LOS ANGELES (Variety.com) - Picking the worst moments from a TV year overflowing with them - an inevitable byproduct of having so much stuff from which to choose - is the journalistic equivalent of playing a no-win game of Whac-a-Mole.
So consider the following list of "worsts" culled from 2014 - including events related to television, as well as on-air missteps - a mere snapshot of some of the places where TV went wrong, with the disclaimer that a good show isn't immune from being singled out when it experiences a particularly weak moment.
As for the worst individual programs, only a few merit a spot on this roster, in part because amid a fall of mostly poor new comedies, it seems unfair to single out one or two of them. (OK, fine, "Bad Judge" and "Mulaney.")
'Utopia's' Failed Experiment. Fox billed this reality show as a "social experiment" but lacked the courage to pursue it as such. Instead, the network predictably went for such outlandish casting as to turn "Utopia" - which commanded not one, but two hours on its schedule before being canceled - into the unscripted alternative to "American Horror Story: Freakshow."
Dish's Bad Attitude. Yes, we all know distribution services are fighting the good fight by trying to hold the line on rights-fee negotiations, but Dish has been particularly combative - and seemingly oblivious to the concerns of subscribers - in getting into disputes that lead to blackouts, triggering all the usual last-minute histrionics, name-calling and Websites with silly hashtags.
The Hollywood Film Awards. CBS is perhaps to be forgiven for trying to get itself a piece of the awards season action on the cheap, but this slapdash, amateurish special (mounted in mid-November, no less) clearly wasn't ready for primetime. It takes a lot, frankly, to make the Golden Globes and People's Choice Awards look like "Citizen Kane" by comparison.

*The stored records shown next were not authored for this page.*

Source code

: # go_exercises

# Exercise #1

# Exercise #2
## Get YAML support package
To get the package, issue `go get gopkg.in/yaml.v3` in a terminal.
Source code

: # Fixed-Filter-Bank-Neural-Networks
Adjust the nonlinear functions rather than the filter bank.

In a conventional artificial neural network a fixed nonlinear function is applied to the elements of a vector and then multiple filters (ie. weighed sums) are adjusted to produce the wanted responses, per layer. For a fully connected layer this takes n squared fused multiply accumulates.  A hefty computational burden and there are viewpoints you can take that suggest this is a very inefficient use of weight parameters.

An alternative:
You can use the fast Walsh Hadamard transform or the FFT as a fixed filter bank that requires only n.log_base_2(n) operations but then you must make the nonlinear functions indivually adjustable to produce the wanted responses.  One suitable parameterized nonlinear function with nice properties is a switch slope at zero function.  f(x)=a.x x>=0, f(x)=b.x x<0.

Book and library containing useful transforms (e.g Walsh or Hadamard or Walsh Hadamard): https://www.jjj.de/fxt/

'Honey Boo Boo' Says Bye-Bye. "Here Comes Honey Boo Boo" was never exactly one of TV's bright spots, even if it became an unlikely hit for TLC. But the ugly way the show went off the air - and the network's self-serving spin that all it really cared about was "supporting the health and welfare of these remarkable children" - left a particularly sour taste, with allegations that family matriarch June had renewed a relationship with a convicted child molester.

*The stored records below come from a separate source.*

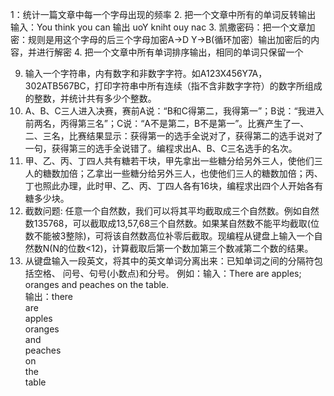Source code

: 
1：统计一篇文章中每一个字母出现的频率
2. 把一个文章中所有的单词反转输出 
输入：You think you can
输出 uoY kniht ouy nac
3. 凯撒密码：把一个文章加密：规则是用这个字母的后三个字母加密A->D  Y->B(循环加密）输出加密后的内容，并进行解密
4. 把一个文章中所有单词排序输出，相同的单词只保留一个

9.	 输入一个字符串，内有数字和非数字字符。如A123X456Y7A，302ATB567BC，打印字符串中所有连续（指不含非数字字符）的数字所组成的整数，并统计共有多少个整数。   
10.	A、B、C三人进入决赛，赛前A说：“B和C得第二，我得第一”；B说：“我进入前两名，丙得第三名”；C说：“A不是第二，B不是第一”。比赛产生了一、二、三名，比赛结果显示：获得第一的选手全说对了，获得第二的选手说对了一句，获得第三的选手全说错了。编程求出A、B、C三名选手的名次。   
11.	甲、乙、丙、丁四人共有糖若干块，甲先拿出一些糖分给另外三人，使他们三人的糖数加倍；乙拿出一些糖分给另外三人，也使他们三人的糖数加倍；丙、丁也照此办理，此时甲、乙、丙、丁四人各有16块，编程求出四个人开始各有糖多少块。   
12.	截数问题:   任意一个自然数，我们可以将其平均截取成三个自然数。例如自然数135768，可以截取成13,57,68三个自然数。如果某自然数不能平均截取(位数不能被3整除)，可将该自然数高位补零后截取。现编程从键盘上输入一个自然数N(N的位数<12)，计算截取后第一个数加第三个数减第二个数的结果。   
13.	从键盘输入一段英文，将其中的英文单词分离出来：已知单词之间的分隔符包括空格、   问号、句号(小数点)和分号。    例如：输入：There   are   apples;   oranges   and   peaches   on   the   table.   
  输出：there   
  are   
  apples   
  oranges   
  and   
  peaches   
  on   
  the   
  table   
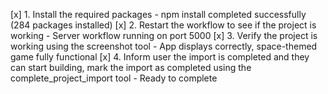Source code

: [x] 1. Install the required packages - npm install completed successfully (284 packages installed)
[x] 2. Restart the workflow to see if the project is working - Server workflow running on port 5000
[x] 3. Verify the project is working using the screenshot tool - App displays correctly, space-themed game fully functional
[x] 4. Inform user the import is completed and they can start building, mark the import as completed using the complete_project_import tool - Ready to complete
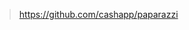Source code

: 


> https://github.com/cashapp/paparazzi


<!--stackedit_data:
eyJoaXN0b3J5IjpbMTYwNDQ0NzQyN119
-->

'MediaBuzz' Without Bite. With the entire media world analyzing Gabriel Sherman's book about Fox News Channel mastermind Roger Ailes, the network's own "MediaBuzz" host, Howard Kurtz, spent weeks ignoring it, at one point teasing coverage for the following week that didn't happen. By its very nature, a program like Kurtz's has to exhibit a willingness to bite the hand that feeds it from time to time, or it might as well be titled "MediaShill."
CNN's Malaysian Airlines Excess. While CNN understandably milked interest in the missing-airplane story, the need to fill time with no new information produced plenty of lowlights, none more embarrassing than anchor Don Lemon's questions about what happened and whether a black hole might have been involved. The only vortex here was the one into which standards disappear when faced with the deadly combination of too much time and not enough news. Dishonorable mention: Ebola coverage.
'Big Driver's' Revenge Fantasy. Lifetime aired a lot of mediocre movies in 2014, but "Big Driver" - with impressive names like Maria Bello and Olympia Dukakis attached to raise expectations - really veered into a ditch, turning Stephen King's story into a distasteful tale of a brutal rape that gives way to a bloody revenge fantasy.
'Sons of Anarchy's' Eyes Halve It. Although "Sons of Anarchy" made no bones about pushing the envelope in terms of basic-cable content throughout its run, the torture/maiming quotient achieved stomach-turning extremes in its swan-song season, including not one, but two characters having an eye gouged out. And in the dishonorable-mention department, don't forget the Parents Television Council criticizing the show for a graphic sex montage that opened one episode, proving once again that in the U.S., anyway, sex tends to rile such watchdogs a lot more than violence does.
'Homeland' Takes a Bath. While the fourth season was widely viewed as a bounce-back year for "Homeland," the Showtime drama featured a terribly tone-deaf moment early in its run, when Claire Danes' Carrie tries to take care of her baby daughter, and temporarily thinks about drowning her. There had to be a way to demonstrate that the character lacked maternal instincts without resorting to that.